31 January 2005

Scottish Weather - Lesson two.

Well this is getting very technical so I hope you have all been studying hard because I will be asking questions later.
Ok so we have basically covered the major points of water and wind. There is a lot more to it but we'll come back to that at a future lesson.

Just now I want to introduce a third factor - temperature. Most of you will have heard that well known Scottish expression - Its bloody freezin. Actually this is the anglicised version. No true Scot would actually use the word bloody in this context. To do so they would risk being taken for a real sassenach. The true Scot would say I'm fuckin freezin. However even this is not strictly true. there is an unwritten rule in Scotland that one must never - ever - admit to being affected by the temerature. It is acceptable of course to admit to being affected by water, so, for example "help I'm fuckin droonin" (excuse me sir but I appear to be drowning) is perfectly acceptable. Equally one can admit to having been affected by wind either of the personal or climactic kind. So for example statements of the form "Fuck me, d'ye smell that yin?" or " Oor dad wiz blown awa" will often be heard. So if you do hear someone say I'm fuckin freezin then you should suspect that their ancestors may not be wholly Scottish. It is interesting to compare Scottish usage in this respect with Geordie custom (people from Newcastle). In Newcastle it is customary for young ladies to wear less clothes at night the colder the weather gets and to do so without complaint.

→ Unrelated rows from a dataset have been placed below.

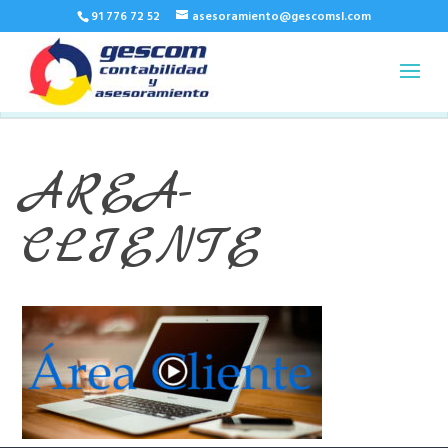
91 776 72 52
asesoramiento@gescomsl.com
AREA-
CLIENTE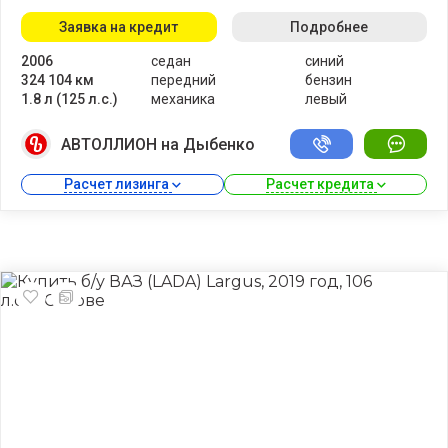
Заявка на кредит
Подробнее
2006
седан
синий
324 104 км
передний
бензин
1.8 л (125 л.с.)
механика
левый
АВТОЛЛИОН на Дыбенко
Расчет лизинга 
Расчет кредита 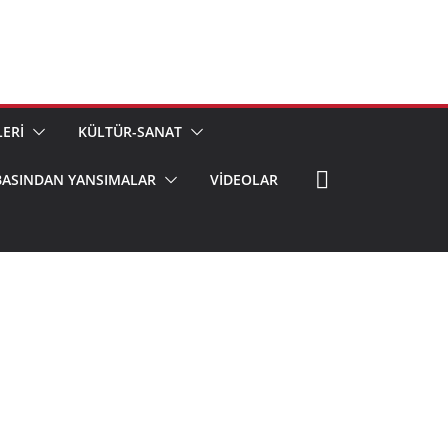
ERİ
KÜLTÜR-SANAT
BASINDAN YANSIMALAR
VIDEOLAR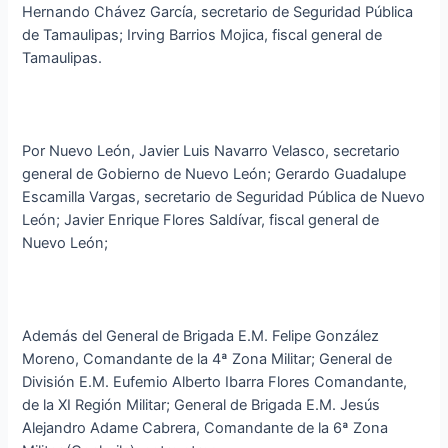
Hernando Chávez García, secretario de Seguridad Pública
de Tamaulipas; Irving Barrios Mojica, fiscal general de
Tamaulipas.
Por Nuevo León, Javier Luis Navarro Velasco, secretario
general de Gobierno de Nuevo León; Gerardo Guadalupe
Escamilla Vargas, secretario de Seguridad Pública de Nuevo
León; Javier Enrique Flores Saldívar, fiscal general de
Nuevo León;
Además del General de Brigada E.M. Felipe González
Moreno, Comandante de la 4ª Zona Militar; General de
División E.M. Eufemio Alberto Ibarra Flores Comandante,
de la XI Región Militar; General de Brigada E.M. Jesús
Alejandro Adame Cabrera, Comandante de la 6ª Zona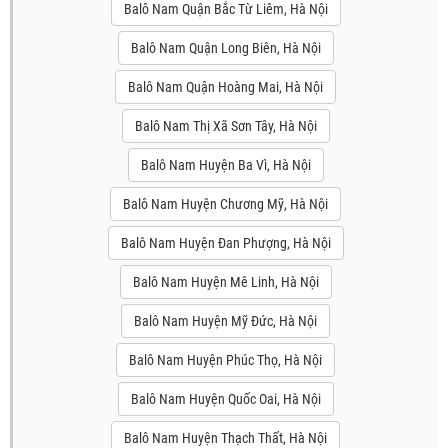
Balô Nam Quận Bắc Từ Liêm, Hà Nội
Balô Nam Quận Long Biên, Hà Nội
Balô Nam Quận Hoàng Mai, Hà Nội
Balô Nam Thị Xã Sơn Tây, Hà Nội
Balô Nam Huyện Ba Vì, Hà Nội
Balô Nam Huyện Chương Mỹ, Hà Nội
Balô Nam Huyện Đan Phượng, Hà Nội
Balô Nam Huyện Mê Linh, Hà Nội
Balô Nam Huyện Mỹ Đức, Hà Nội
Balô Nam Huyện Phúc Thọ, Hà Nội
Balô Nam Huyện Quốc Oai, Hà Nội
Balô Nam Huyện Thạch Thất, Hà Nội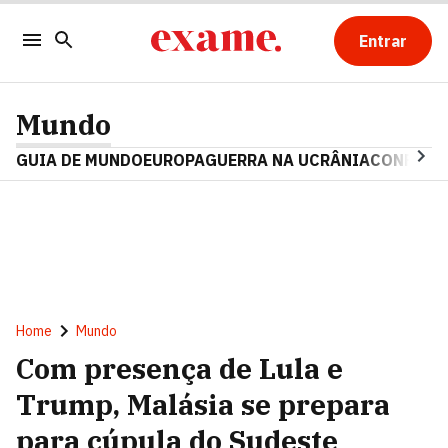
Entrar
Mundo
GUIA DE MUNDO
EUROPA
GUERRA NA UCRÂNIA
CONFLITO
Home
Mundo
Com presença de Lula e
Trump, Malásia se prepara
para cúpula do Sudeste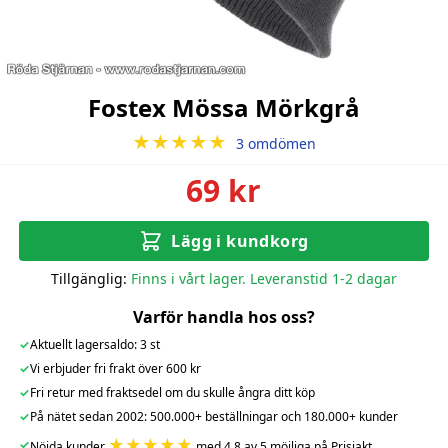
Fostex Mössa Mörkgrå
★★★★★
3 omdömen
69 kr
Lägg i kundkorg
Tillgänglig:
Finns i vårt lager. Leveranstid 1-2 dagar
Varför handla hos oss?
✓
Aktuellt lagersaldo: 3 st
✓
Vi erbjuder fri frakt över 600 kr
✓
Fri retur med fraktsedel om du skulle ångra ditt köp
✓
På nätet sedan 2002: 500.000+ beställningar och 180.000+ kunder
★★★★★
✓
Nöjda kunder
med 4.8 av 5 möjliga på Prisjakt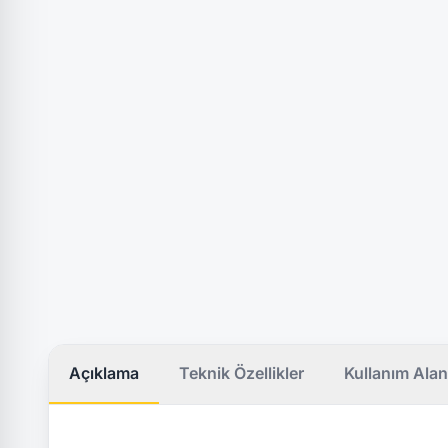
Açıklama
Teknik Özellikler
Kullanım Alan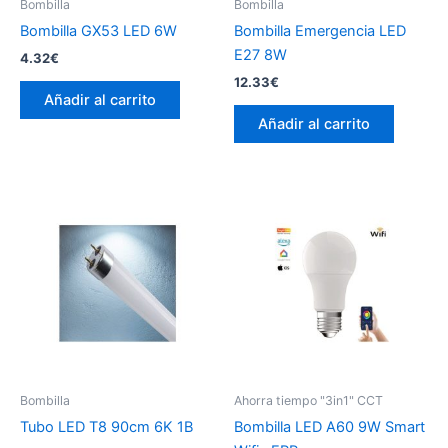
Bombilla
Bombilla
Bombilla GX53 LED 6W
Bombilla Emergencia LED
E27 8W
4.32
€
12.33
€
Añadir al carrito
Añadir al carrito
Bombilla
Ahorra tiempo "3in1" CCT
Tubo LED T8 90cm 6K 1B
Bombilla LED A60 9W Smart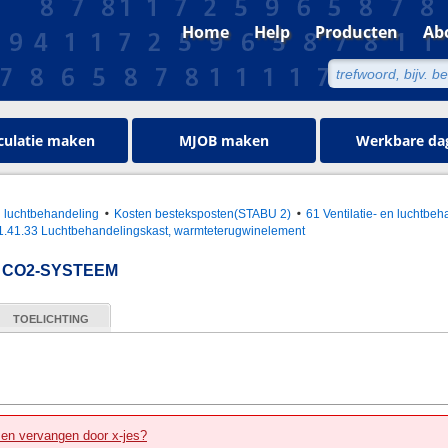
Home
Help
Producten
Ab
culatie maken
MJOB maken
Werkbare da
en luchtbehandeling
Kosten besteksposten(STABU 2)
61 Ventilatie- en luchtbeh
1.41.33 Luchtbehandelingskast, warmteterugwinelement
 CO2-SYSTEEM
TOELICHTING
zen vervangen door x-jes?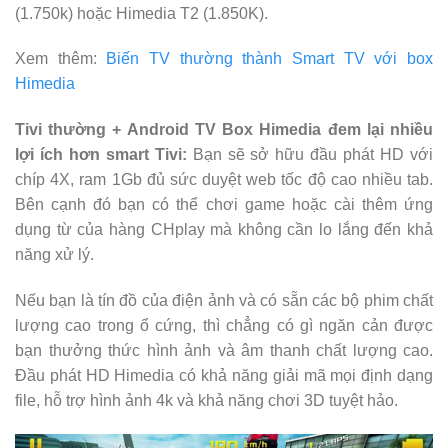
(1.750k) hoặc Himedia T2 (1.850K).
Xem thêm:
Biến TV thường thành Smart TV với box
Himedia
Tivi thường + Android TV Box Himedia đem lại nhiều
lợi ích hơn smart Tivi:
Bạn sẽ sở hữu đầu phát HD với
chíp 4X, ram 1Gb đủ sức duyệt web tốc độ cao nhiều tab.
Bên cạnh đó bạn có thể chơi game hoặc cài thêm ứng
dụng từ của hàng CHplay mà không cần lo lắng đến khả
năng xử lý.
Nếu bạn là tín đồ của điện ảnh và có sẵn các bộ phim chất
lượng cao trong ổ cứng, thì chẳng có gì ngăn cản được
bạn thưởng thức hình ảnh và âm thanh chất lượng cao.
Đầu phát HD Himedia có khả năng giải mã mọi định dạng
file, hỗ trợ hình ảnh 4k và khả năng chơi 3D tuyệt hảo.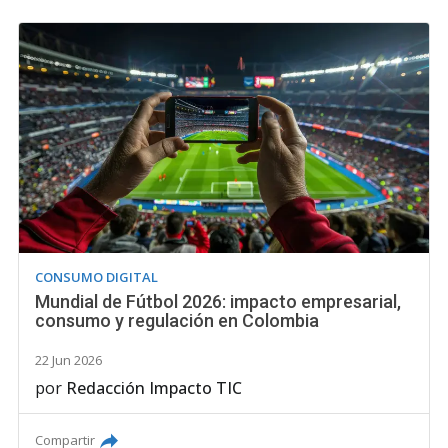
CONSUMO DIGITAL
Mundial de Fútbol 2026: impacto empresarial,
consumo y regulación en Colombia
22 Jun 2026
por
Redacción Impacto TIC
Compartir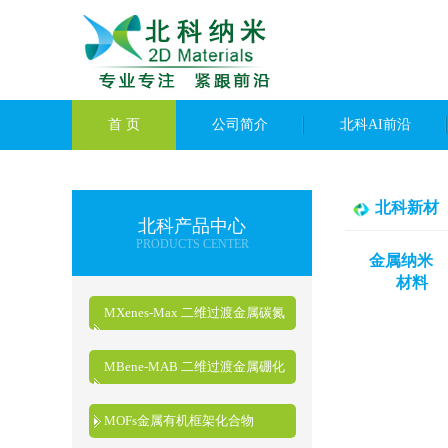
首 页
公司简介
北科AI前沿
北科新材
北科产品中心
PRODUCTS CENTER
金属纳米
材料
MXenes-Max 二维过渡金属碳氮
化物
MBene-MAB 二维过渡金属硼化
物
MOFs金属有机框架化合物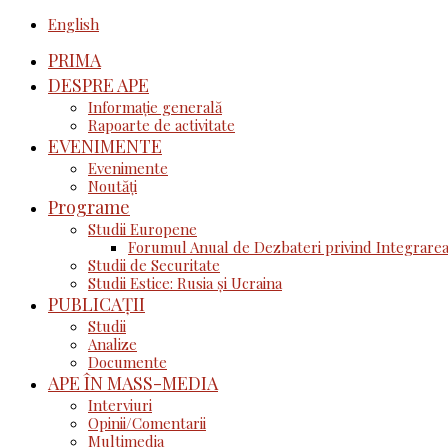
English
PRIMA
DESPRE APE
Informație generală
Rapoarte de activitate
EVENIMENTE
Evenimente
Noutăţi
Programe
Studii Europene
Forumul Anual de Dezbateri privind Integrarea
Studii de Securitate
Studii Estice: Rusia și Ucraina
PUBLICAȚII
Studii
Analize
Documente
APE ÎN MASS-MEDIA
Interviuri
Opinii/Comentarii
Multimedia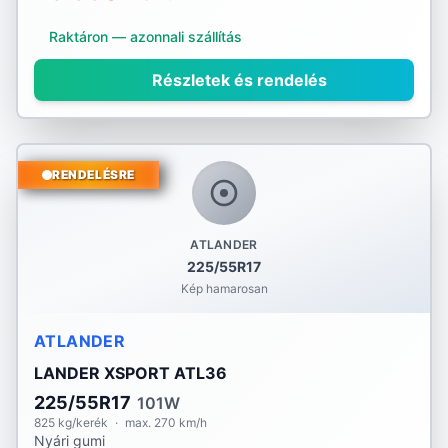
Raktáron — azonnali szállítás
Részletek és rendelés
RENDELÉSRE
ATLANDER
225/55R17
Kép hamarosan
ATLANDER
LANDER XSPORT ATL36
225/55R17
101W
825 kg/kerék
·
max. 270 km/h
Nyári gumi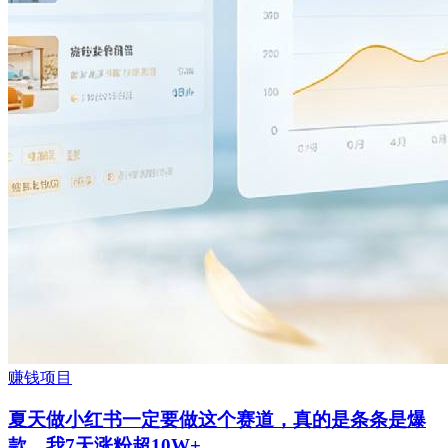
赚钱项目
夏天做小红书一定要做这个赛道，真的是条条是爆
款，我7天涨粉超10W+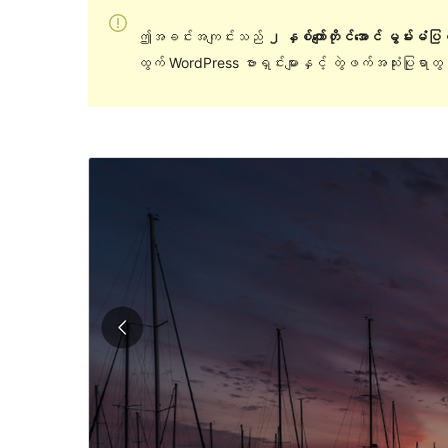
ဤအခင်းအကျင်းသည်
၂ နှစ်ကျော်တိုင်အောင် မွမ်းမံပ
ထွက် WordPress ဗားရှင်းများနှင့် တွဲဖက်အသုံးပြုရာ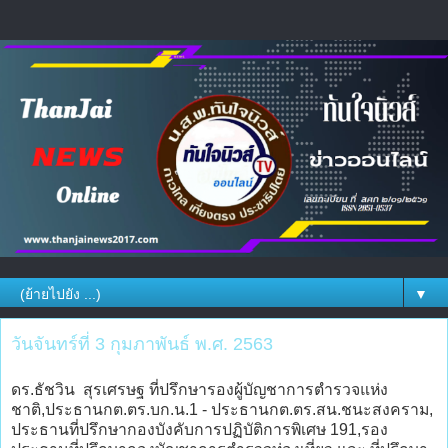
▼
วันจันทร์ที่ 3 กุมภาพันธ์ พ.ศ. 2563
ดร.ธัชวิน สุรเศรษฐ ที่ปรึกษารองผู้บัญชาการตำรวจแห่ง
ชาติ,ประธานกต.ตร.บก.น.1 - ประธานกต.ตร.สน.ชนะสงคราม,
ประธานที่ปรึกษากองบังคับการปฏิบัติการพิเศษ 191,รอง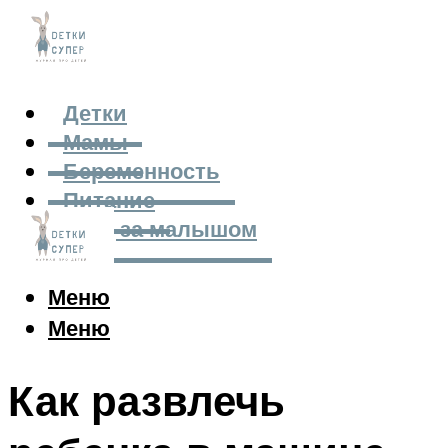
Детки
Мамы
Беременность
Питание
Уход за малышом
Меню
Меню
Как развлечь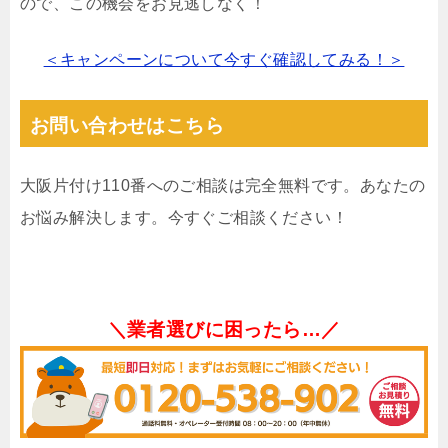
ので、この機会をお見逃しなく！
＜キャンペーンについて今すぐ確認してみる！＞
お問い合わせはこちら
大阪片付け110番へのご相談は完全無料です。あなたの
お悩み解決します。今すぐご相談ください！
＼業者選びに困ったら…／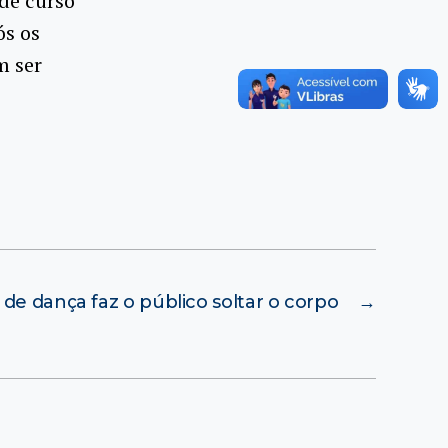
de curso
ós os
m ser
 de dança faz o público soltar o corpo
→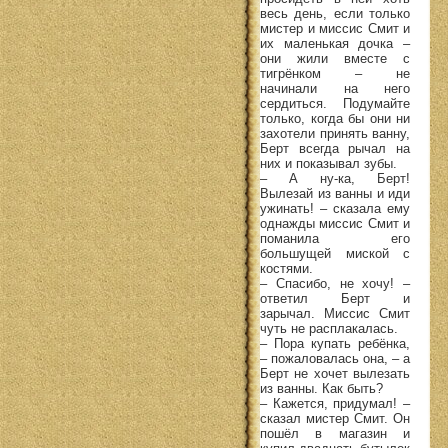
весь день, если только
мистер и миссис Смит и
их маленькая дочка –
они жили вместе с
тигрёнком – не
начинали на него
сердиться. Подумайте
только, когда бы они ни
захотели принять ванну,
Берт всегда рычал на
них и показывал зубы.
– А ну-ка, Берт!
Вылезай из ванны и иди
ужинать! – сказала ему
однажды миссис Смит и
поманила его
большущей миской с
костями.
– Спасибо, не хочу! –
ответил Берт и
зарычал. Миссис Смит
чуть не расплакалась.
– Пора купать ребёнка,
– пожаловалась она, – а
Берт не хочет вылезать
из ванны. Как быть?
– Кажется, придумал! –
сказал мистер Смит. Он
пошёл в магазин и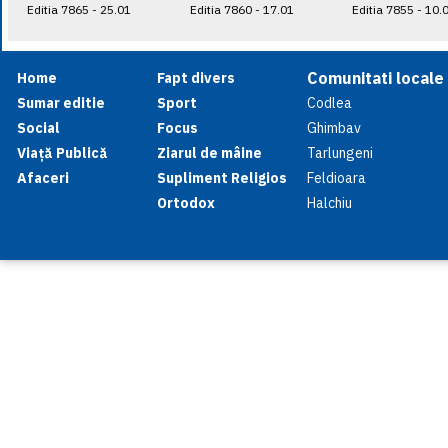
Editia 7865 - 25.01
Editia 7860 - 17.01
Editia 7855 - 10.
Comunitati locale
Home
Fapt divers
Sumar editie
Sport
Codlea
Social
Focus
Ghimbav
Viață Publică
Ziarul de mâine
Tarlungeni
Afaceri
Supliment Religios
Feldioara
Ortodox
Halchiu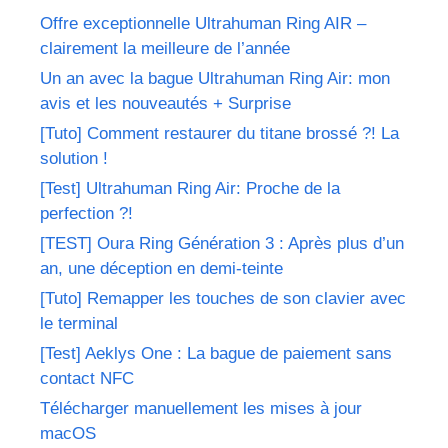
Offre exceptionnelle Ultrahuman Ring AIR –
clairement la meilleure de l’année
Un an avec la bague Ultrahuman Ring Air: mon
avis et les nouveautés + Surprise
[Tuto] Comment restaurer du titane brossé ?! La
solution !
[Test] Ultrahuman Ring Air: Proche de la
perfection ?!
[TEST] Oura Ring Génération 3 : Après plus d’un
an, une déception en demi-teinte
[Tuto] Remapper les touches de son clavier avec
le terminal
[Test] Aeklys One : La bague de paiement sans
contact NFC
Télécharger manuellement les mises à jour
macOS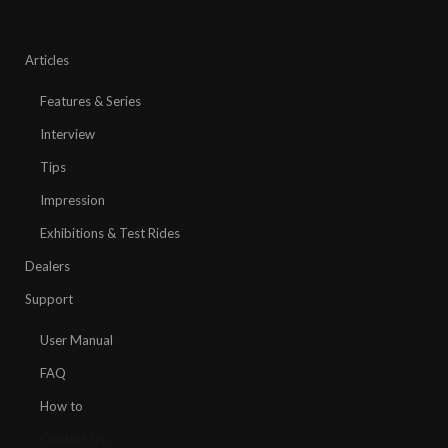
Articles
Features & Series
Interview
Tips
Impression
Exhibitions & Test Rides
Dealers
Support
User Manual
FAQ
How to
Contact Us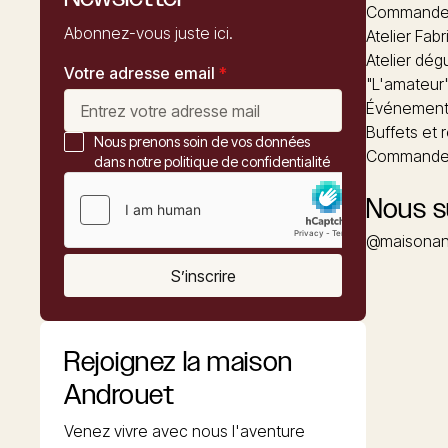
Commandez
Abonnez-vous juste ici.
Atelier Fabr
Atelier dég
Votre adresse email
*
"L'amateur
Événements
Buffets et 
Nous prenons soin de vos données
Commander
dans notre politique de confidentialité
Nous s
@maisonan
S’inscrire
Rejoignez la maison
Androuet
Venez vivre avec nous l'aventure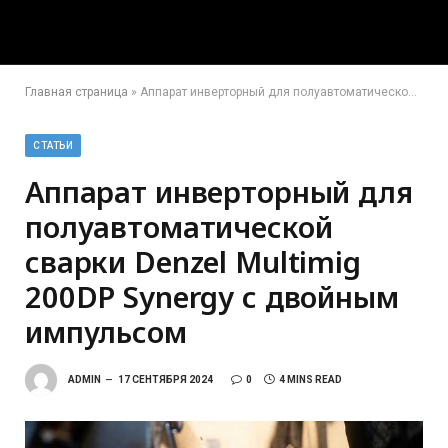
Главная страница
»
Аппарат инверторный для полуавтоматической сварки Denzel Multimig 200DP Synergy с двойным импульсом
СТАТЬИ
Аппарат инверторный для
полуавтоматической
сварки Denzel Multimig
200DP Synergy с двойным
импульсом
ADMIN
17 СЕНТЯБРЯ 2024
0
4 MINS READ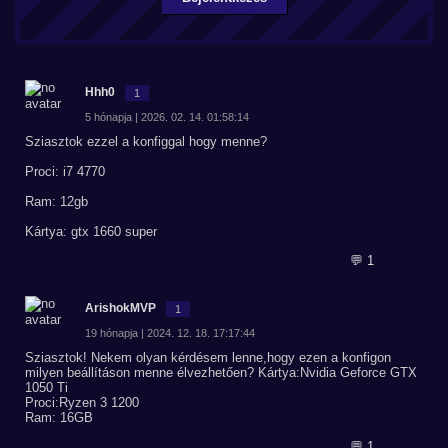
Hhh0
1
5 hónapja | 2026. 02. 14. 01:58:14
Sziasztok ezzel a konfiggal hogy menne?
Proci: i7 4770
Ram: 12gb
Kártya: gtx 1660 super
💬 1
ArishokMVP
1
19 hónapja | 2024. 12. 18. 17:17:44
Sziasztok! Nekem olyan kérdésem lenne,hogy ezen a konfigon
milyen beállításon menne élvezhetően? Kártya:Nvidia Geforce GTX
1050 Ti
Proci:Ryzen 3 1200
Ram: 16GB
💬 1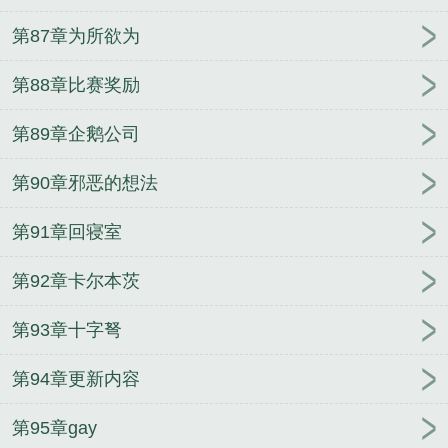
第87章为所欲为
第88章比赛奖励
第89章企鹅公司
第90章邪恶的想法
第91章回寝室
第92章卡尔本茨
第93章十字弩
第94章更新内容
第95章gay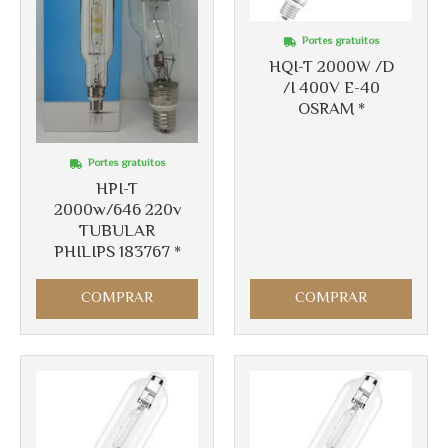
Portes gratuitos
HQI-T 2000W /D
/I 400V E-40
OSRAM *
Portes gratuitos
HPI-T
2000w/646 220v
TUBULAR
PHILIPS 183767 *
COMPRAR
COMPRAR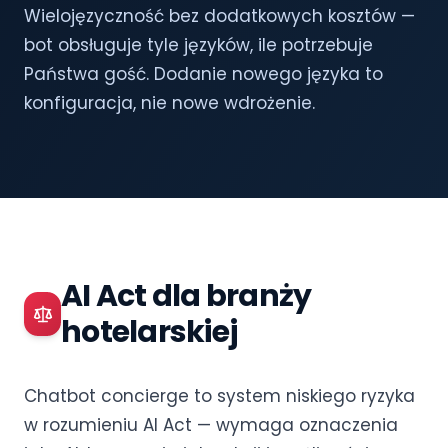
Wielojęzyczność bez dodatkowych kosztów —
bot obsługuje tyle języków, ile potrzebuje
Państwa gość. Dodanie nowego języka to
konfiguracja, nie nowe wdrożenie.
AI Act dla branży
hotelarskiej
Chatbot concierge to system niskiego ryzyka
w rozumieniu AI Act — wymaga oznaczenia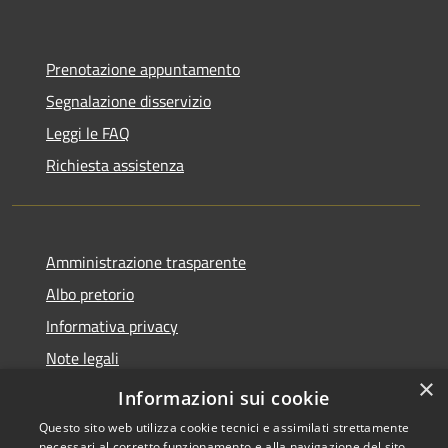
Prenotazione appuntamento
Segnalazione disservizio
Leggi le FAQ
Richiesta assistenza
Amministrazione trasparente
Albo pretorio
Informativa privacy
Note legali
×
Dichiarazione di accessibilità
Informazioni sui cookie
Questo sito web utilizza cookie tecnici e assimilati strettamente
necessari al corretto funzionamento e alla navigazione del sito,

To return to our third factor then. Temperature. This comes in three basic variants. Mildly cold, very cold and freezin. (remember never to admit personally to being freezin).
Each of the combinations that we discussed in Lesson One can be found in each of the three of these temperature variants. So for example we may have mildly cold windy water or freezin windy water.
As you can begin to see the variation in the Scottish climate is endless. More of this in the next lesson when I also hope to begin to look at aspects of Scottish culture.